The new wording of article 348 bis of the Spanish Companies Act (the “LSC“) intends to balance the minority shareholders’ right to participate in social benefits and to preserve the financial sustainability of capital companies.
In this sense, the new article 348 bis of the LSC modifies the following relevant aspects of the withdrawal right for non-payment of dividends with respect to its previous wording:
- The withdrawal right becomes a dispositive right, under the scope of the principle of the parties’ free will set forth in article 28 of the LSC. Thus, it can be modified or removed in bylaws with the unanimous consent of all company shareholders in a general shareholders’ meeting, unless the shareholder who has not voted in favour of the resolution regarding the modification or removal of said right in the bylaws is granted the right to withdraw from the company.
- The company is required to obtain benefits during the previous three years, as opposed to the previous drafting that required only obtaining benefits in the previous year. That way, if an outbreak of a year with losses occurs, that would require restarting the computation of the three-year period.
- The minimum percentage of profits to be distributed is reduced from one third to twenty-five percent, moderating the impact of the dividend distribution of the company’s cash. Moreover, an additional caution is introduced to meet the weighted average percentage of the last five years, so that the dividend distribution may be lower in the years in which there are greater investment needs. The combination of reducing the minimum percentage of profits to be distributed and fulfilling a weighted average results in a considerable softening of this provision, given that the withdrawal right does not necessarily arise every fiscal year in which there is no dividend distribution, and the amount to be distributed will be lower.
- The “exploitation benefits of the corporate purpose” reference is eliminated, and “benefits” are now mentioned, thus clarifying one of the main interpretation uncertainties from the previous wording of article 348 bis of the LSC and allowing the minority shareholders to participate in the total annual result, including extraordinary or exceptional results.
- It is established that the fifth fiscal year counted from the company’s registration in the Commercial Registry should have elapsed, preventing the possibility to claim the right at the beginning of the fifth fiscal year with respect to the accounts of the fourth fiscal year.
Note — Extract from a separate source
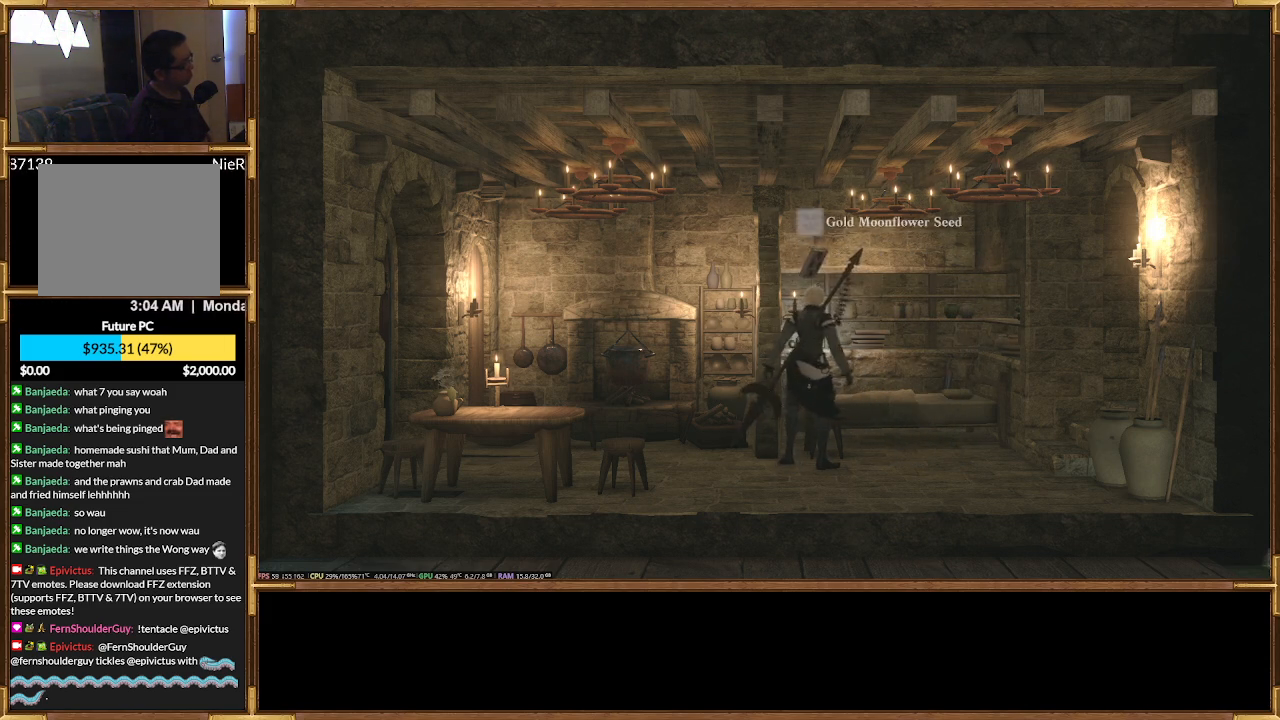
{"dt_ms": 500, "buttons": [], "events": []}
- Specific regulations are established for the dominant companies in relation to the consolidated results attributed to such companies: the parent company shareholder will have the right to withdraw when the parent company is obliged to prepare consolidated accounts if the general shareholders’ meeting does not agree on the distribution as a dividend of at least twenty-five percent of the consolidated positive results attributed to the parent company of the previous year, provided they are legally distributable and that consolidated positive results attributed to the parent company during the previous three years are obtained.
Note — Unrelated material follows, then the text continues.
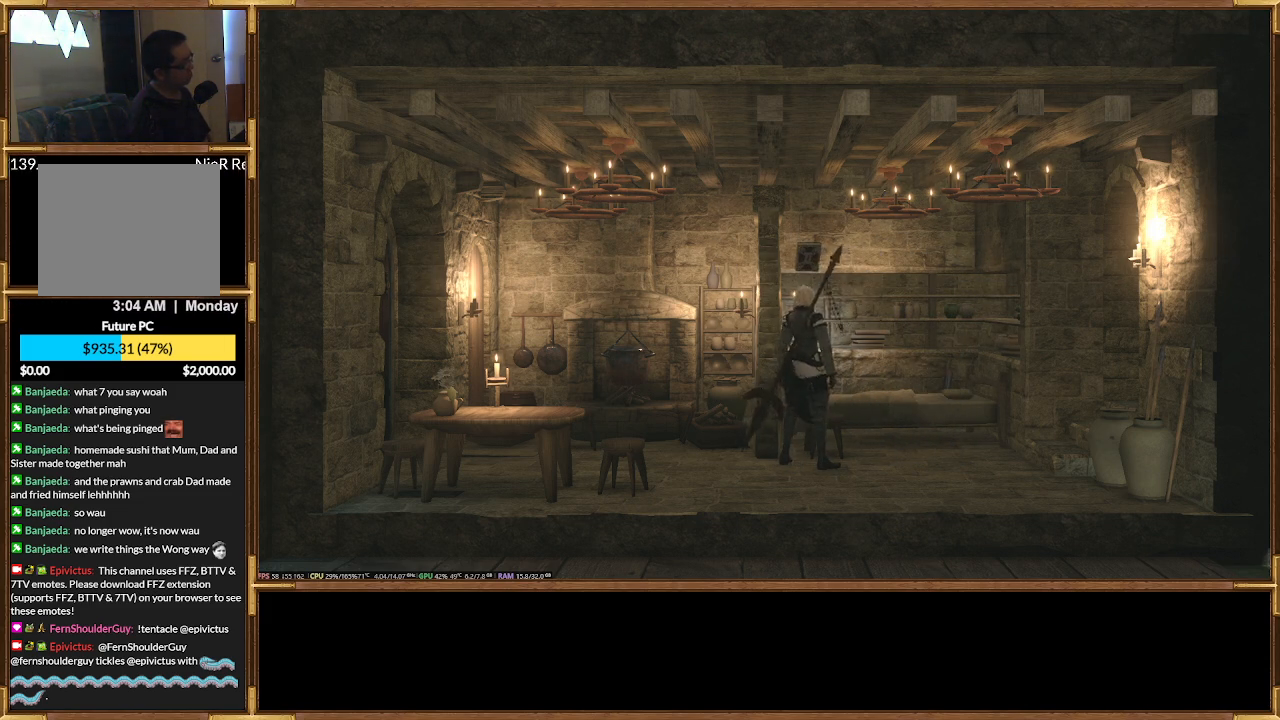
{"dt_ms": 500, "buttons": [], "events": []}
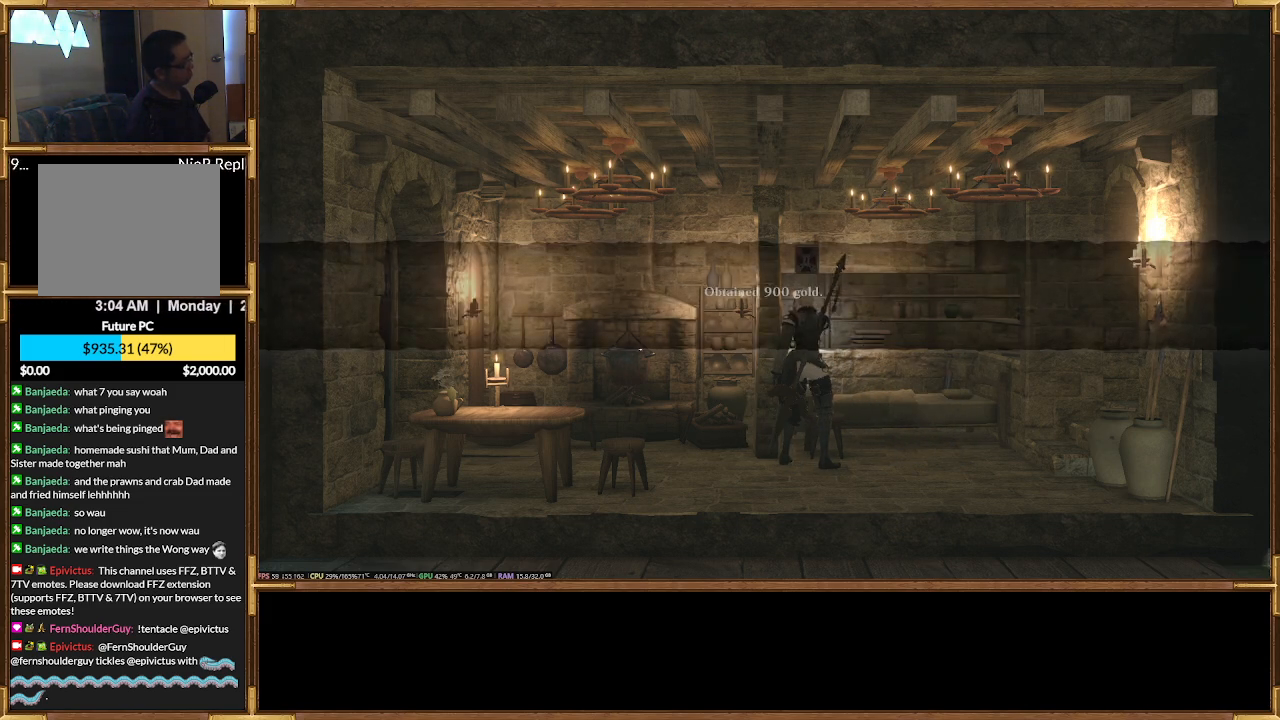
{"dt_ms": 1000, "buttons": ["R2"]}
- The withdrawal right of article 348 bis does not apply to the shareholders of listed companies and companies admitted to trading in a multilateral trading system, such as the Alternative Stock Market (MAB), Sports Companies, as well as companies in an insolvency situation, which have communicated the negotiations set forth in the Insolvency Law or that have reached a non-cancellable refinancing agreement as set forth in the insolvency legislation.
Requirements for the exercise of the withdrawal right for non-payment of dividends
In accordance with the new wording of article 348 bis of the LSC, shareholders will be allowed to withdraw from the company for non-payment of dividends:
- unless otherwise provided in the bylaws;
- after the fifth year from the company’s registration in the Commercial Registry;
- if the general shareholders’ meeting does not agree on the distribution as a dividend of at least twenty five percent of the profits obtained during the previous fiscal year that are legally distributable, provided that benefits have been obtained during the three previous years; and
- the protest for the insufficiency of the dividends is recognised in the ordinary general shareholders’ meeting minutes, and the term of one month from the date on which said general shareholders’ meeting is held has not elapsed.